The task:
Restate word for word the entries below, starting at the line with "border-left: 2px solid" and ending at the line with "text-align: left ->". Keep both end lines and omit the pictures.

Material provided:
--
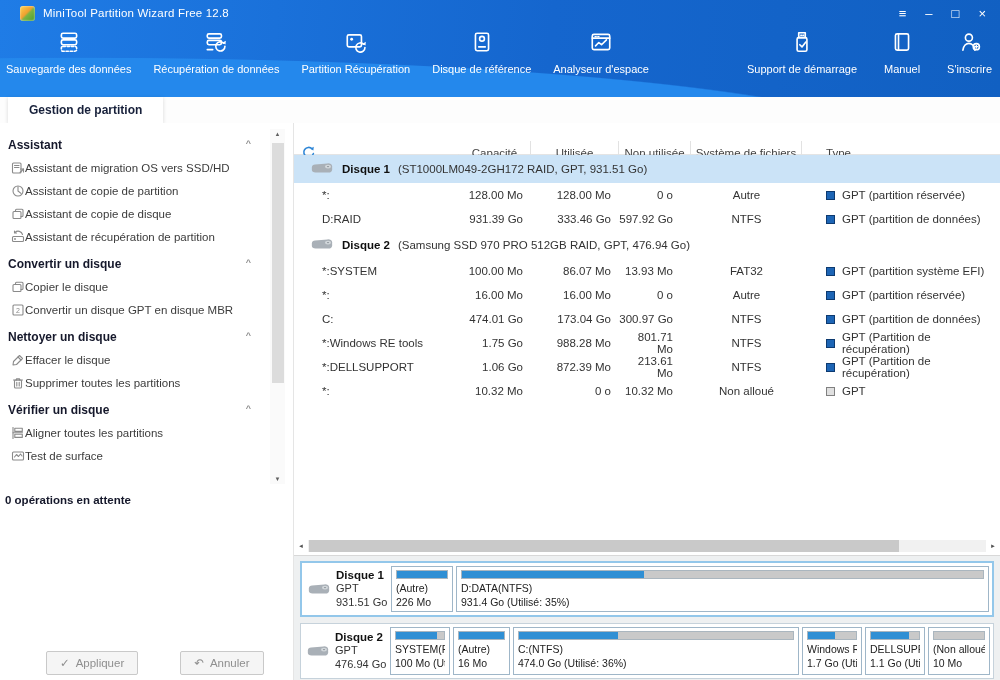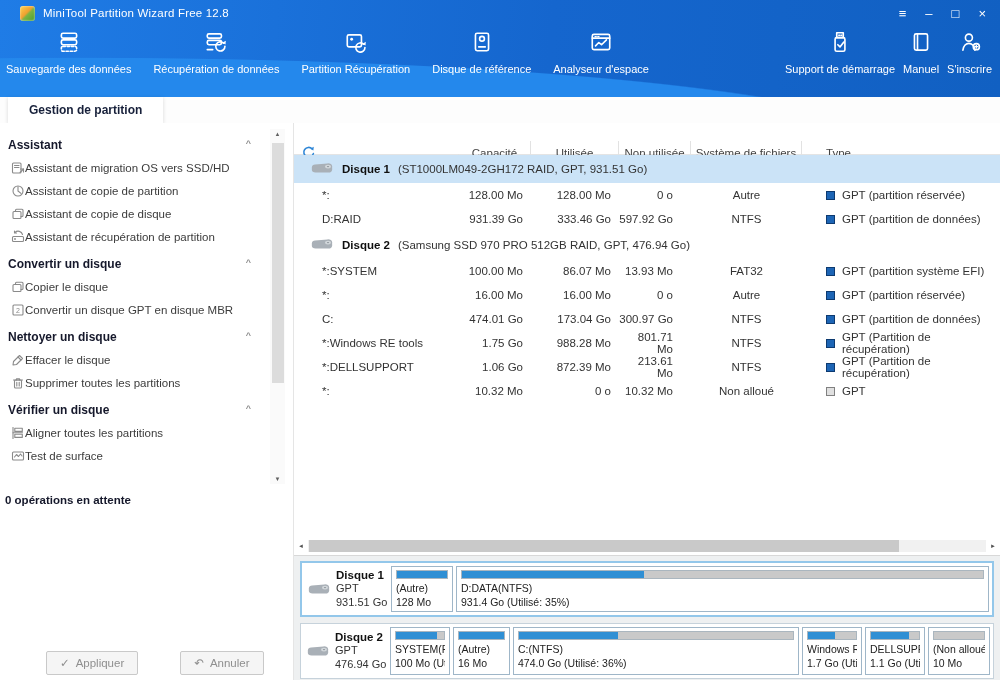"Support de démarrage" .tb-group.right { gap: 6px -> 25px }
--
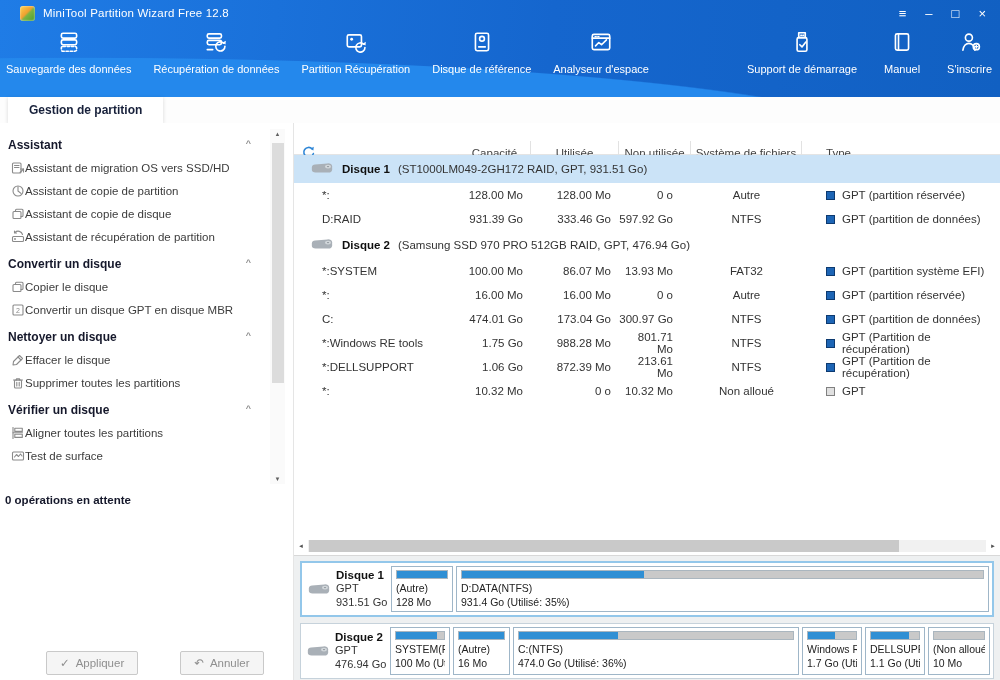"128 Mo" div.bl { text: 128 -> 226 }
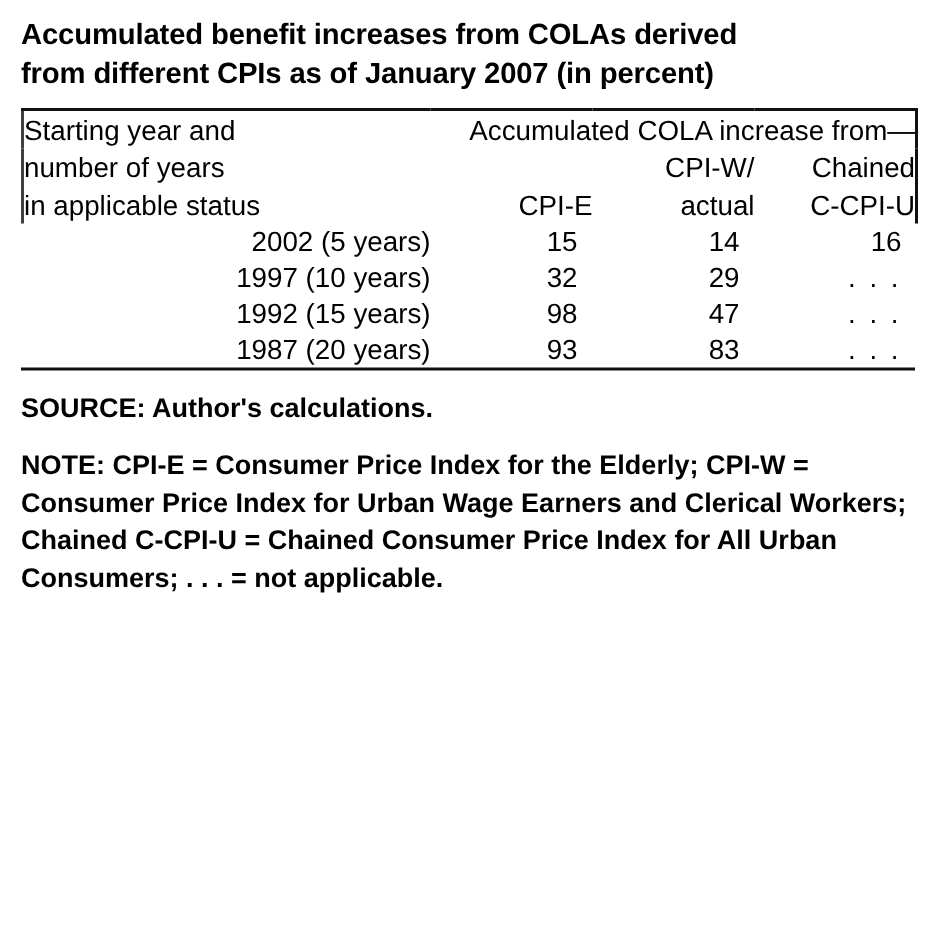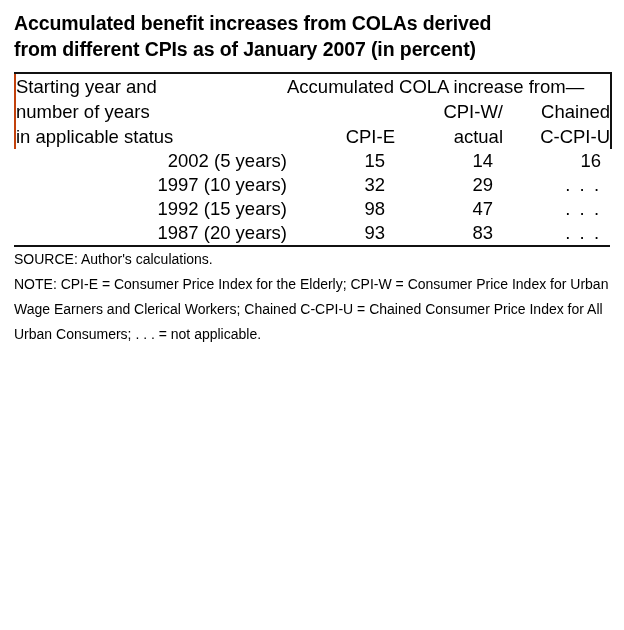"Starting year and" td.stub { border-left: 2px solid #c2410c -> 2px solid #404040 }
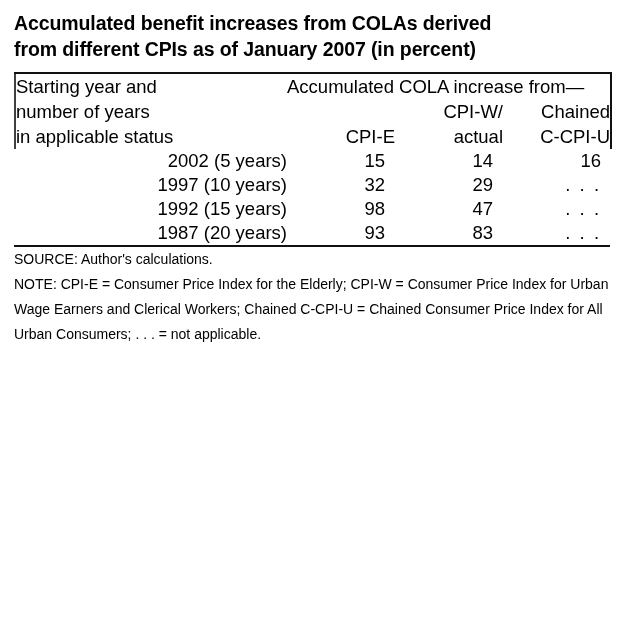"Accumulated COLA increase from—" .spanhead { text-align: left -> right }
--
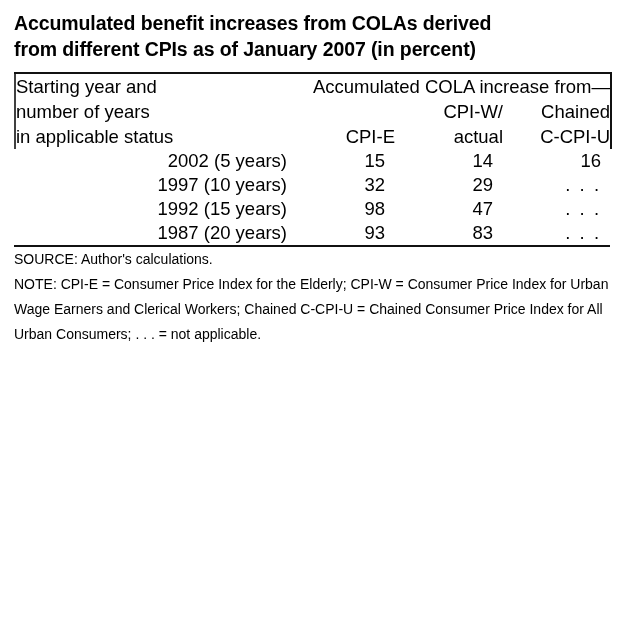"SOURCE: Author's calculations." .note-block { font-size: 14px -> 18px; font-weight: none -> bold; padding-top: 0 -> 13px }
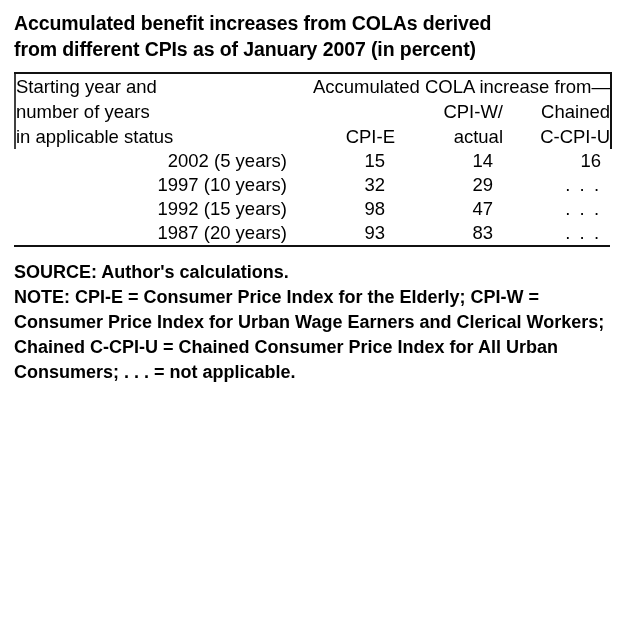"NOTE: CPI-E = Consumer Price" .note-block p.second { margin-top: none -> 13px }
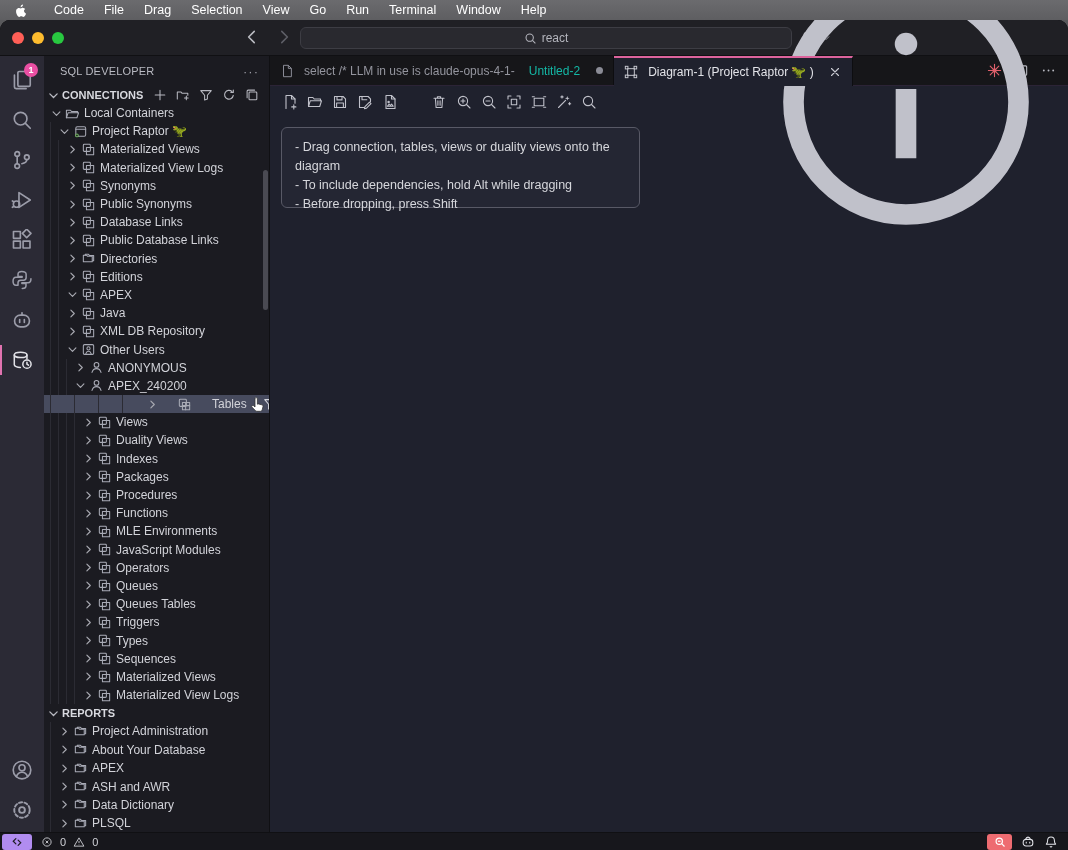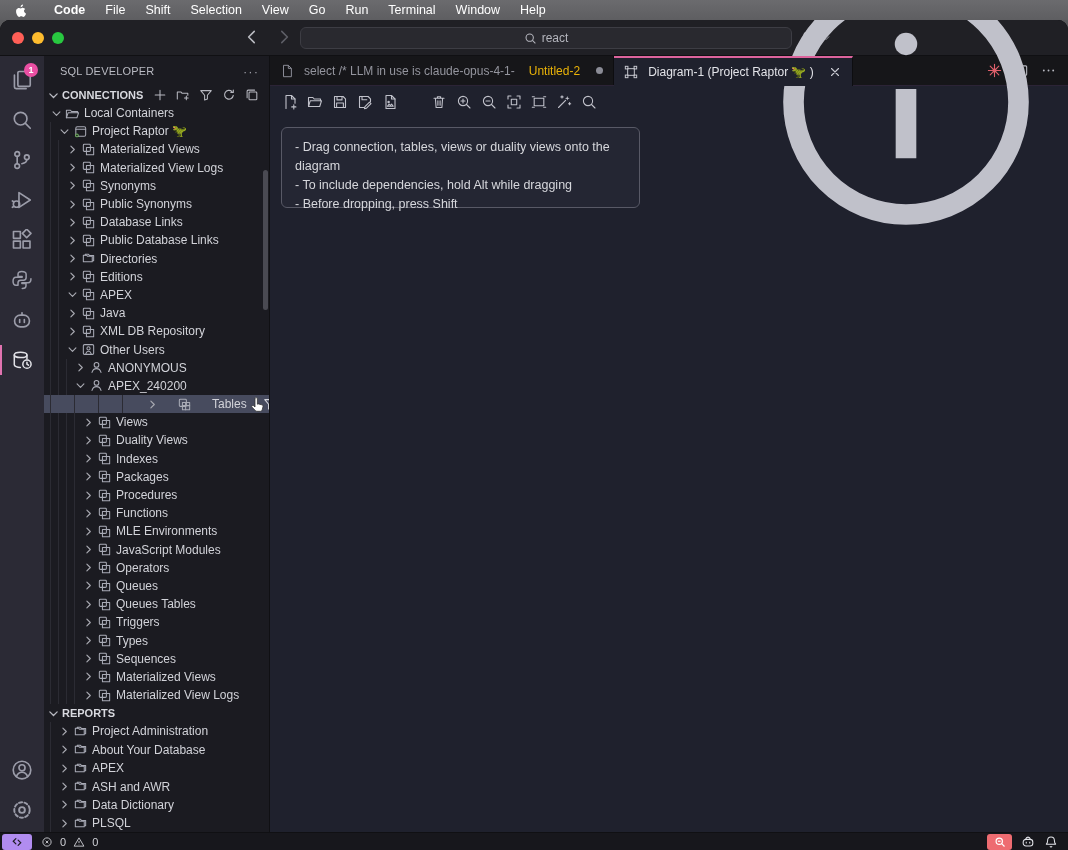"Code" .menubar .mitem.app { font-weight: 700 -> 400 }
--
Result for this exercise:
"Starting year and" td.stub { border-left: 2px solid #c2410c -> 2px solid #404040 }
"Accumulated COLA increase from—" .spanhead { text-align: left -> right }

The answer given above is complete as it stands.